Amy stared at him, horror growing apace with disbelief. “You’d let him do that?”
Hunter glanced hopefully toward the window, as if he wished Loretta would hurry and get back. He cleared his throat. “It isn’t for me to say.”
Amy advanced on him, fists knotted at her sides, shoulders rigid, so close to losing her temper that she shook. “I’m part of your family. Since the day you rescued me from the comancheros, you’ve always protected me and been my friend. How can you stand there now and—and eat!”
He studied the bread for a moment, then fastened confused eyes on hers. “I’m hungry?”
Amy found it difficult to breathe. She threw an arm toward the door, lungs convulsing, chest heaving. “That man is a killer. You’ve known it for months. Yet you’d let him take me? You’d just stand by and let him carry me off? I’ve just told you he threatened me, and you act as if you don’t even care.”
Hunter slid his gaze to the closed door. “He didn’t pull his gun on you, did he?”
Amy gaped at him. She recognized that gleam in Hunter’s eyes. He found this horrible turn of events amusing.
“If he draws on you, I will kill him,” Hunter added, taking another bite of bread. “If he pulls his knife on you, I will kill him.” He lifted one eyebrow. “But if all he threatens you with is marriage?

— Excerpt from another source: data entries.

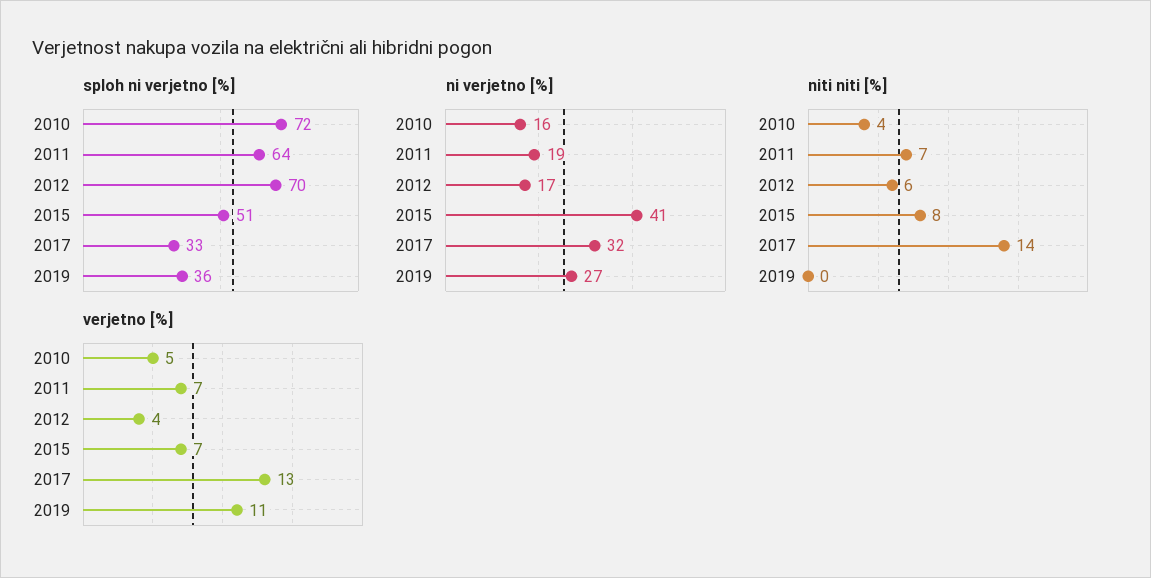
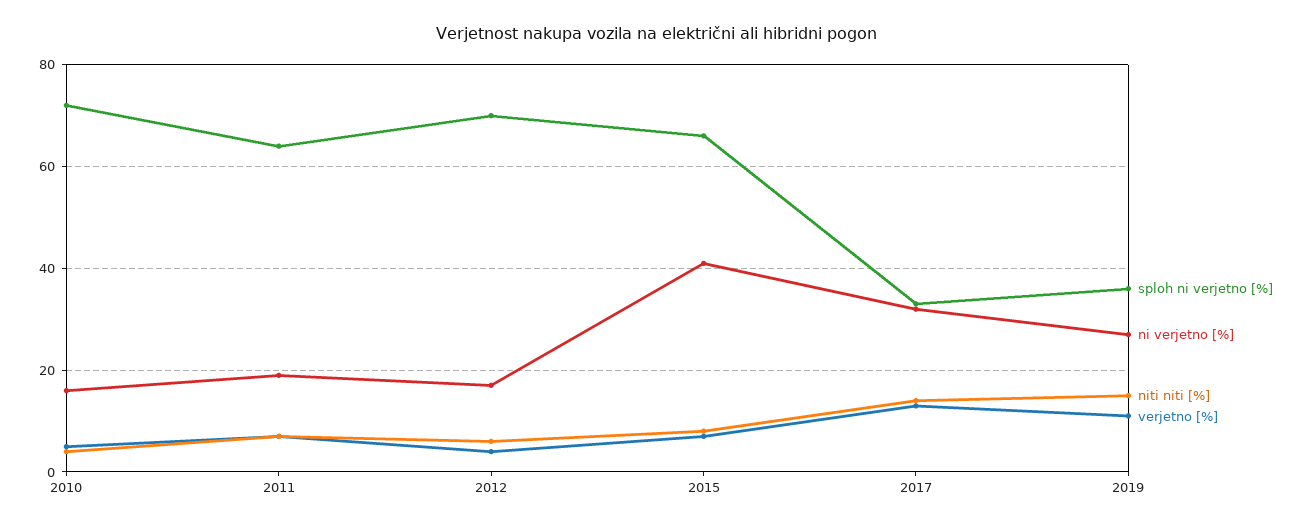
sploh ni verjetno [%], 2015: 51 -> 65
niti niti [%], 2019: 0 -> 15

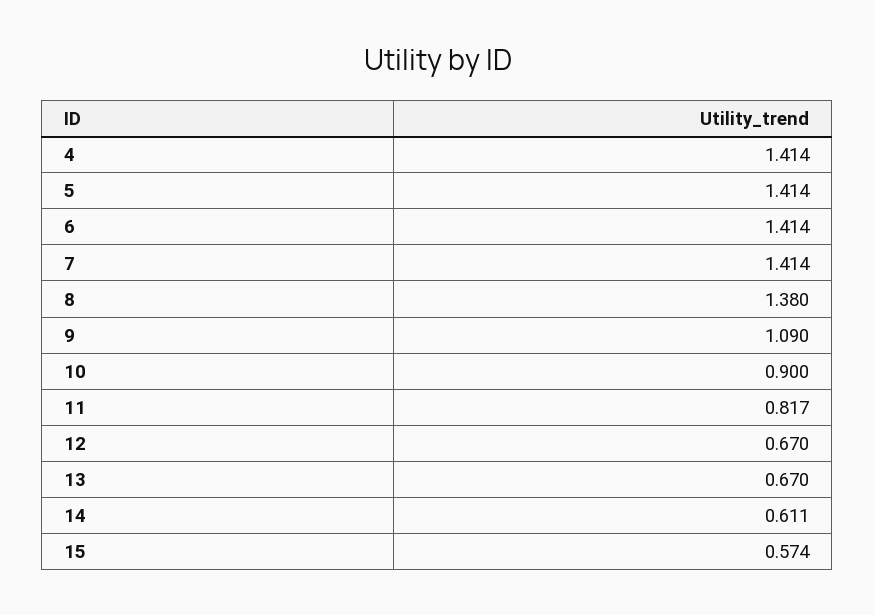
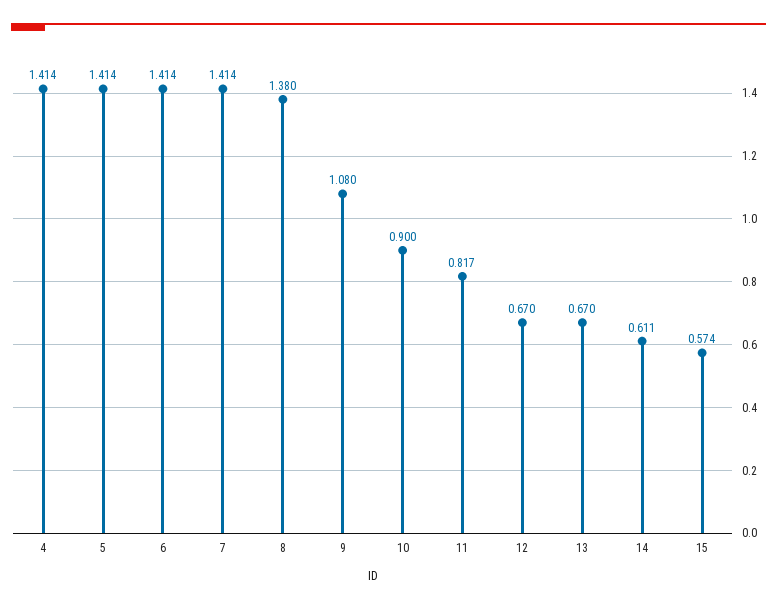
9: 1.09 -> 1.08

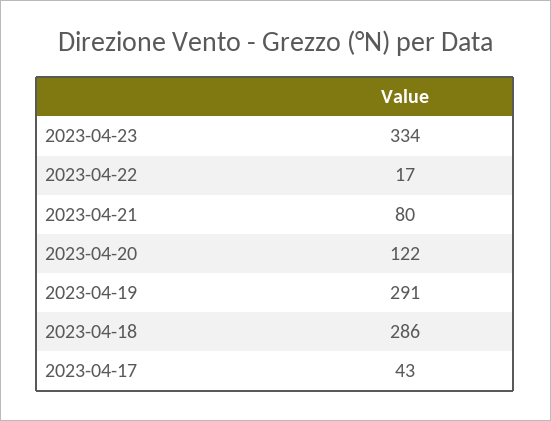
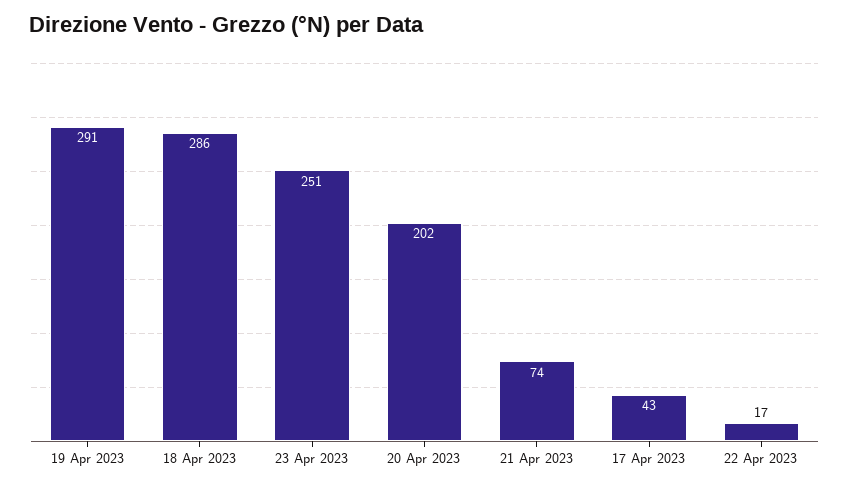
2023-04-23: 334 -> 251
2023-04-21: 80 -> 74
2023-04-20: 122 -> 202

That’s between you and him, Amy. You shouldn’t have made promises you didn’t intend to keep.”
“It’s been fifteen years!”
“Ah, yes, a very long time. But, fifteen years or a lifetime, betrothal promises are unbreakable. I suppose you could ask Swift to set you free. . . .”

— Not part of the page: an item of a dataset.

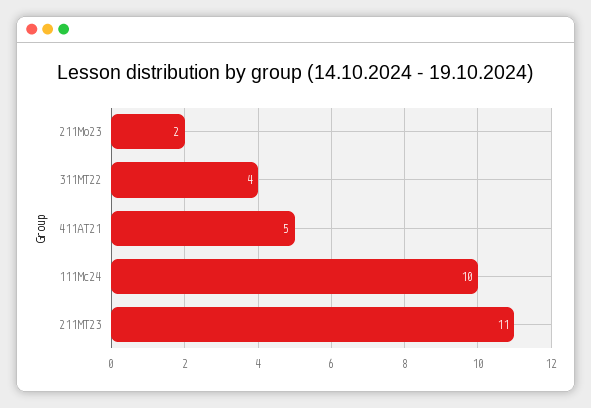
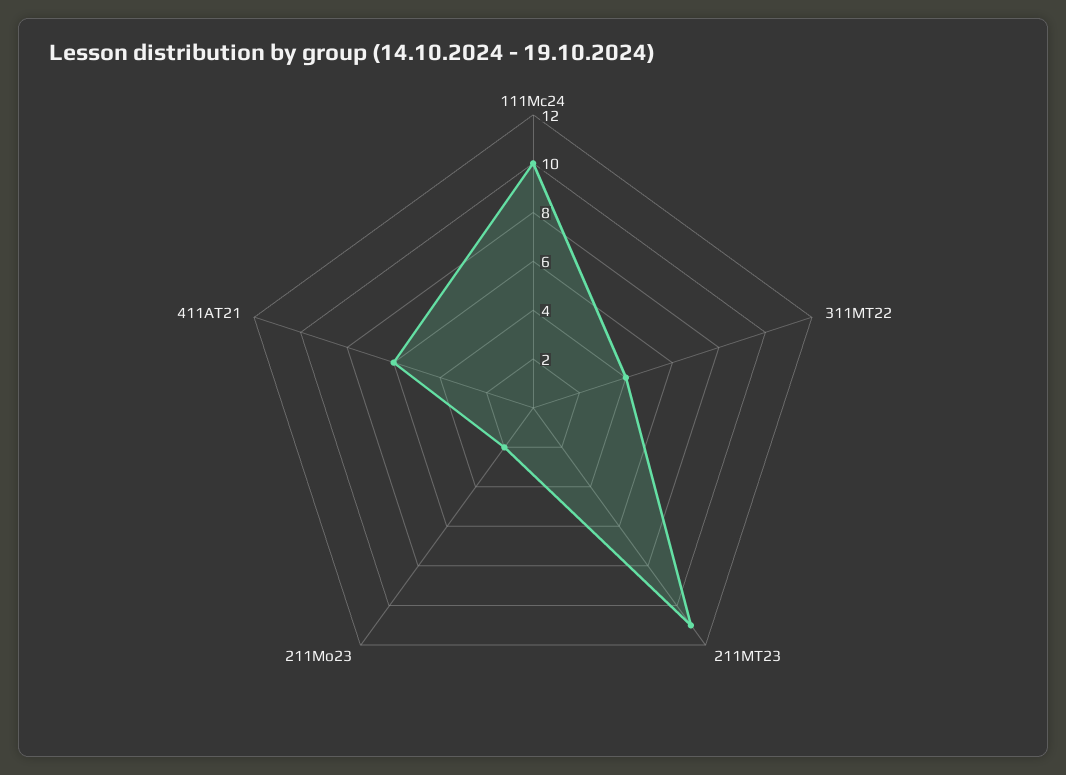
411АТ21: 5 -> 6

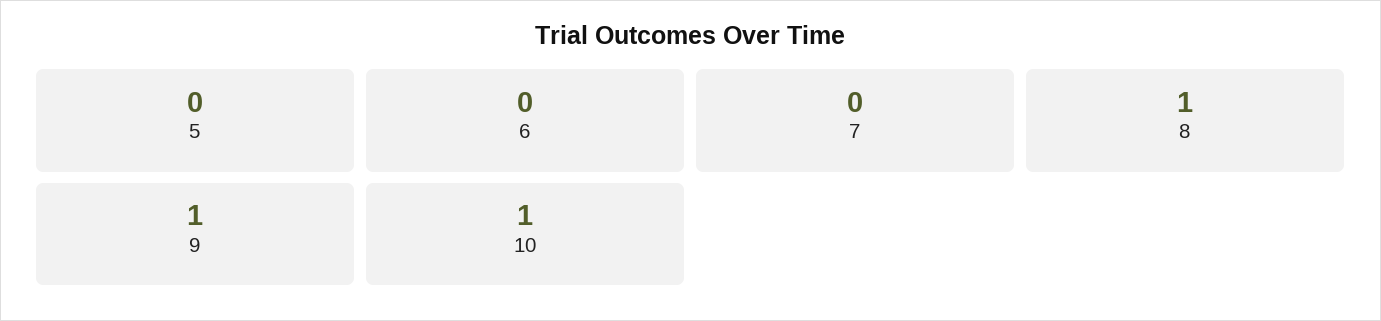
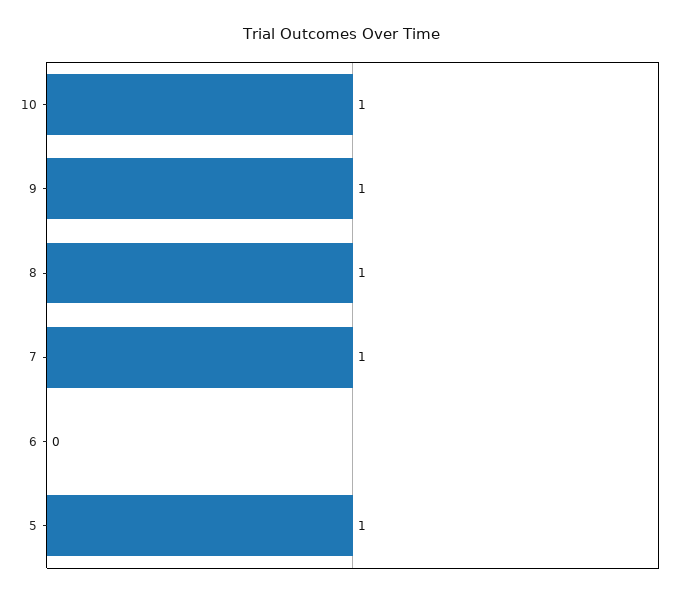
5: 0 -> 1
7: 0 -> 1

Amy clamped a hand over her heart in a futile attempt to stop its wild pounding. She couldn’t believe this was happening. “He’d never agree to that. You know he wouldn’t.”
“Have you asked?”
“Not in so many words, but he must know how I feel.”

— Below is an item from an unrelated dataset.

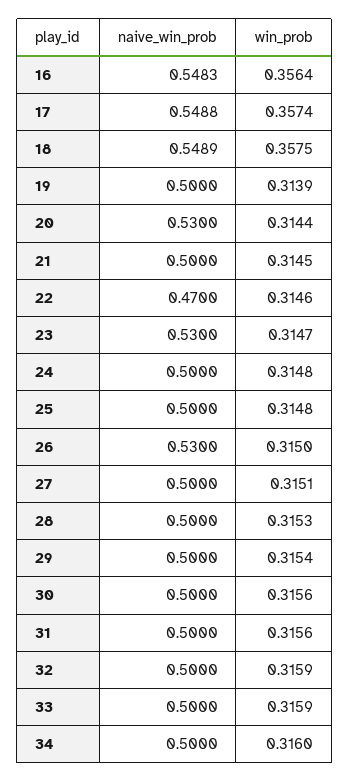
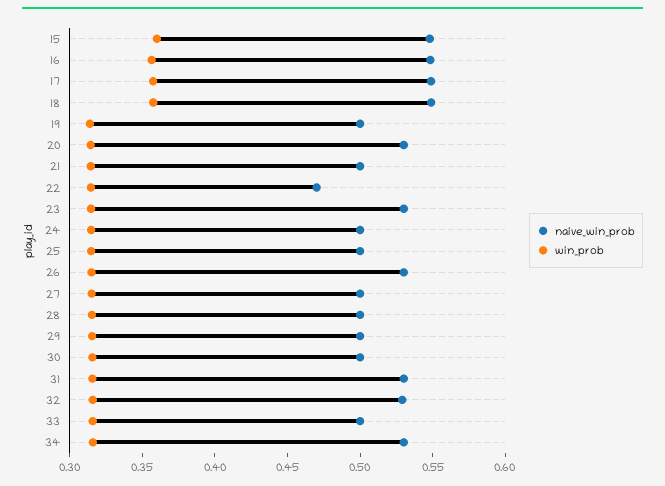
naive_win_prob, 31: 0.5 -> 0.53
naive_win_prob, 32: 0.5 -> 0.53
naive_win_prob, 34: 0.5 -> 0.53
naive_win_prob, 15: none -> 0.55
win_prob, 15: none -> 0.36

Hunter smiled. “I think you’re doing a lot of Swift’s talking for him, instead of giving him a chance to speak for himself. How do you know he’d refuse you if you went to him and calmly asked to be released from your promises?”
“Beg him, you mean.”
“Whatever it takes, eh?”
Amy swept past him toward the back door. “I can see where your sympathies lie. Well, we’ll just see how you feel once I talk to Loretta. This is supposed to be a household where the Comanche and
tosi
beliefs are blended. It seems to me you’re leaning mighty heavily one way.”
Amy found Loretta just as she was stepping out of the smokehouse, golden curls escaping the braided coronet atop her head. Latching the door, Loretta noted the high color on Amy’s cheeks and frowned. “Amy, love, surely it can’t be as bad as that.”
Amy clutched her collar, swallowing rising panic. She could count on Loretta. She only had to explain what was happening, and her cousin would march inside, give Hunter a tongue-lashing, and settle this matter with all speed. The problem was that Amy couldn’t gather her thoughts to put them into words.